Sophie poussa la porte d’entrée, comme à son habitude allât directement dans le salon fumer sa dernière petite cigarette de la journée, ce rituel quasi quotidien, sa coupure entre 2 mondes, sa vie professionnelle et personnelle.
« Sophie, j’ai pris une décision, je vais partir seul en vacances quelques jours, j’ai besoin de faire un petit break, de me retrouver, de me poser dans un endroit tranquille, de réaliser des activités à mon rythme, je crois que cela nous fera du bien à tous les deux ».
« Si tu le dis, pourquoi pas, c’est vrai que cela peut nous faire du bien, je vois bien que depuis quelque temps, nous n’avançons plus dans la même direction et à la même vitesse, moi aussi j’ai besoin de prendre un peu de recul. ».
Julien qui avait eu peur d’entamer cette discussion fut assez surpris de sa tournure. Non seulement Sophie ne lui avait pas demandé dans quel endroit il comptait se rendre, mais en plus, avait l’air presque satisfaite de son départ en solitaire. Il fallait bien l’admettre, leur vie de couple était bien morte et enterrée, il pensa alors que lors de son retour, il serait obligé certainement d’avoir une conversation plus longue et sans doute plus douloureuse avec Sophie.
Julien se coucha, libéré d’un poids. Cette nuit-là, le sommeil de Julien se fit profond et plus réparateur.

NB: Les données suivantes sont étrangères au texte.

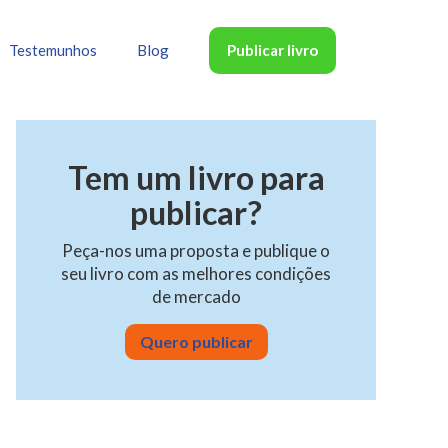
Publicar livro
Testemunhos
Blog
Tem um livro para
publicar?
Peça-nos uma proposta e publique o
seu livro com as melhores condições
de mercado
Quero publicar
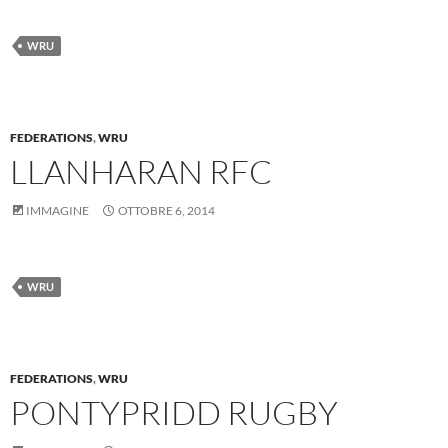
WRU
FEDERATIONS
,
WRU
LLANHARAN RFC
IMMAGINE
OTTOBRE 6, 2014
WRU
FEDERATIONS
,
WRU
PONTYPRIDD RUGBY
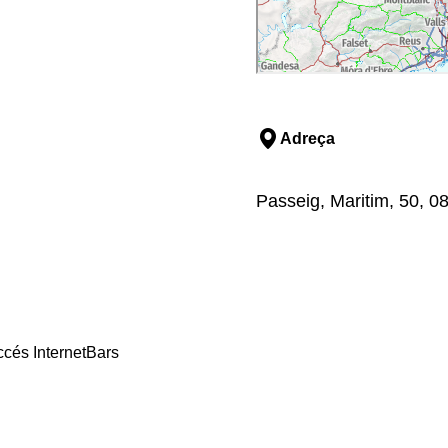
Adreça
Passeig, Maritim, 50, 08
cés Internet
Bars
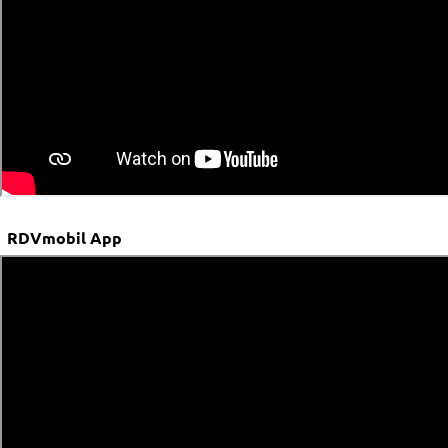
RDVmobil App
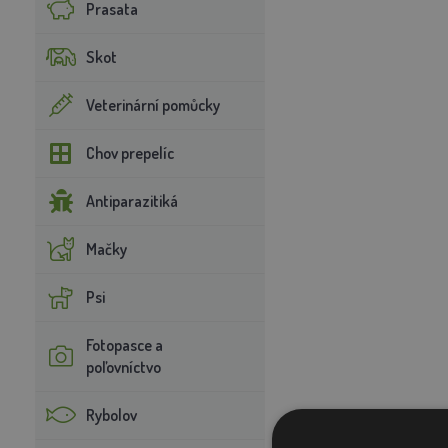
Prasata
Skot
Veterinární pomůcky
Chov prepelíc
Antiparazitiká
Mačky
Psi
Fotopasce a
poľovníctvo
Rybolov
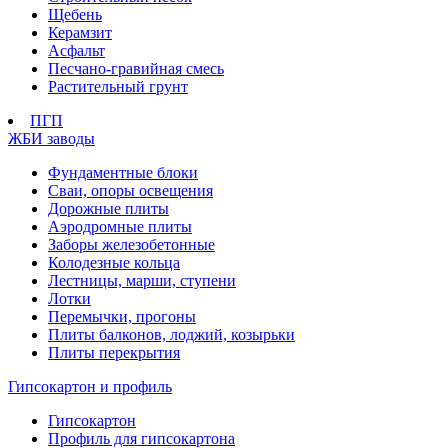
Щебень
Керамзит
Асфальт
Песчано-гравийная смесь
Растительный грунт
ПГП
ЖБИ заводы
Фундаментные блоки
Сваи, опоры освещения
Дорожные плиты
Аэродромные плиты
Заборы железобетонные
Колодезные кольца
Лестницы, марши, ступени
Лотки
Перемычки, прогоны
Плиты балконов, лоджий, козырьки
Плиты перекрытия
Гипсокартон и профиль
Гипсокартон
Профиль для гипсокартона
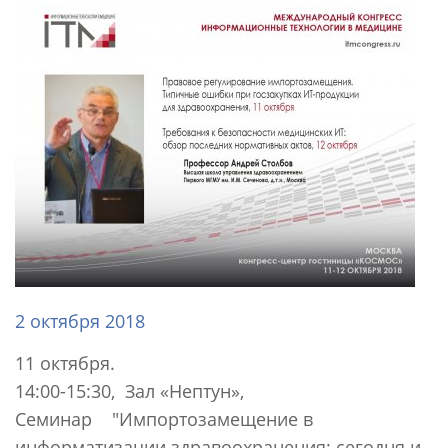
2 октября 2018
11 октября.
14:00-15:30, Зал «Нептун»,
Семинар "Импортозамещение в
информатизации здравоохранения: сегодня и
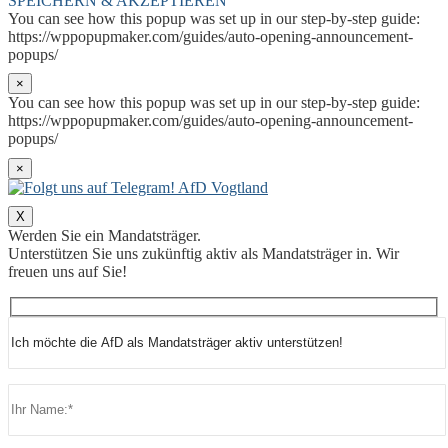
SPEICHERN & AKZEPTIEREN
You can see how this popup was set up in our step-by-step guide:
https://wppopupmaker.com/guides/auto-opening-announcement-
popups/
×
You can see how this popup was set up in our step-by-step guide:
https://wppopupmaker.com/guides/auto-opening-announcement-
popups/
×
X
Werden Sie ein Mandatsträger.
Unterstützen Sie uns zukünftig aktiv als Mandatsträger in. Wir
freuen uns auf Sie!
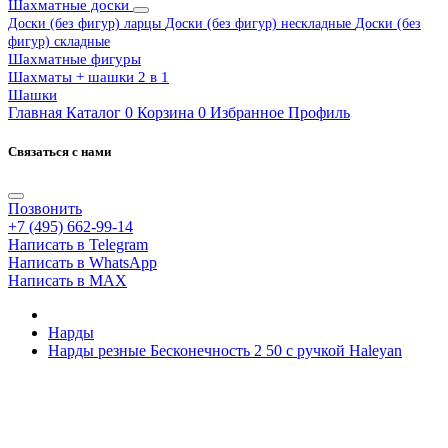
Шахматные доски
Доски (без фигур) ларцы
Доски (без фигур) нескладные
Доски (без
фигур) складные
Шахматные фигуры
Шахматы + шашки 2 в 1
Шашки
Главная
Каталог
0
Корзина
0
Избранное
Профиль
Связаться с нами
Позвонить
+7 (495) 662-99-14
Написать в Telegram
Написать в WhatsApp
Написать в MAX
Нарды
Нарды резные Бесконечность 2 50 с ручкой Haleyan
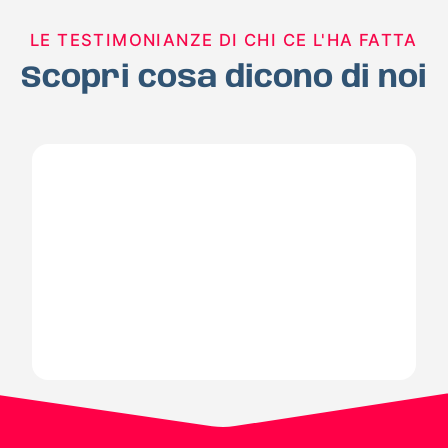
LE TESTIMONIANZE DI CHI CE L'HA FATTA
Scopri cosa dicono di noi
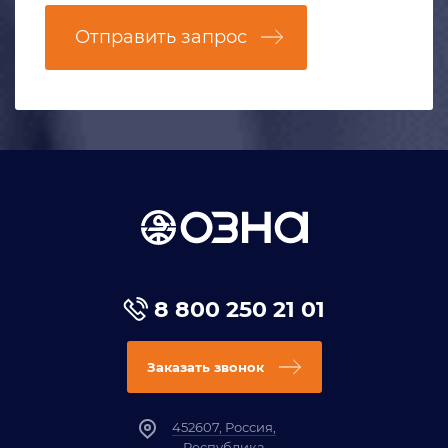
Отправить запрос
8 800 250 21 01
Заказать звонок
452607, Россия,
Республика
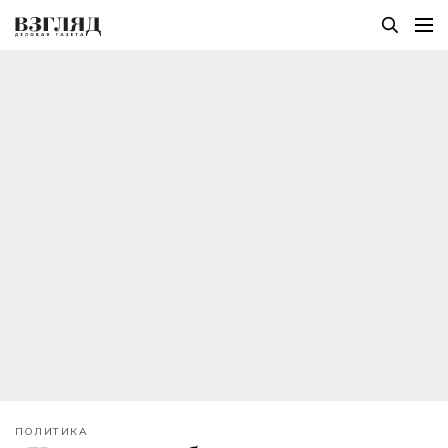
ПОЛИТИКА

Le lendemain matin, après avoir passé une nuit à rêver d’être quelqu’un d’autre, Julien se leva. Là, première déception. Le Brad Pitt qui cette nuit défendait la veuve et l’orphelin au péril de sa vie, celui qui se conduisait en héros se retrouva face à une situation des plus critique : « Où est-ce que j’ai mis ma pantoufle droite ? » Au bout d’une minute ayant passé plusieurs fois sa main droite de long en large sous son lit, il finit par l’agripper, la fugueuse est retrouvée.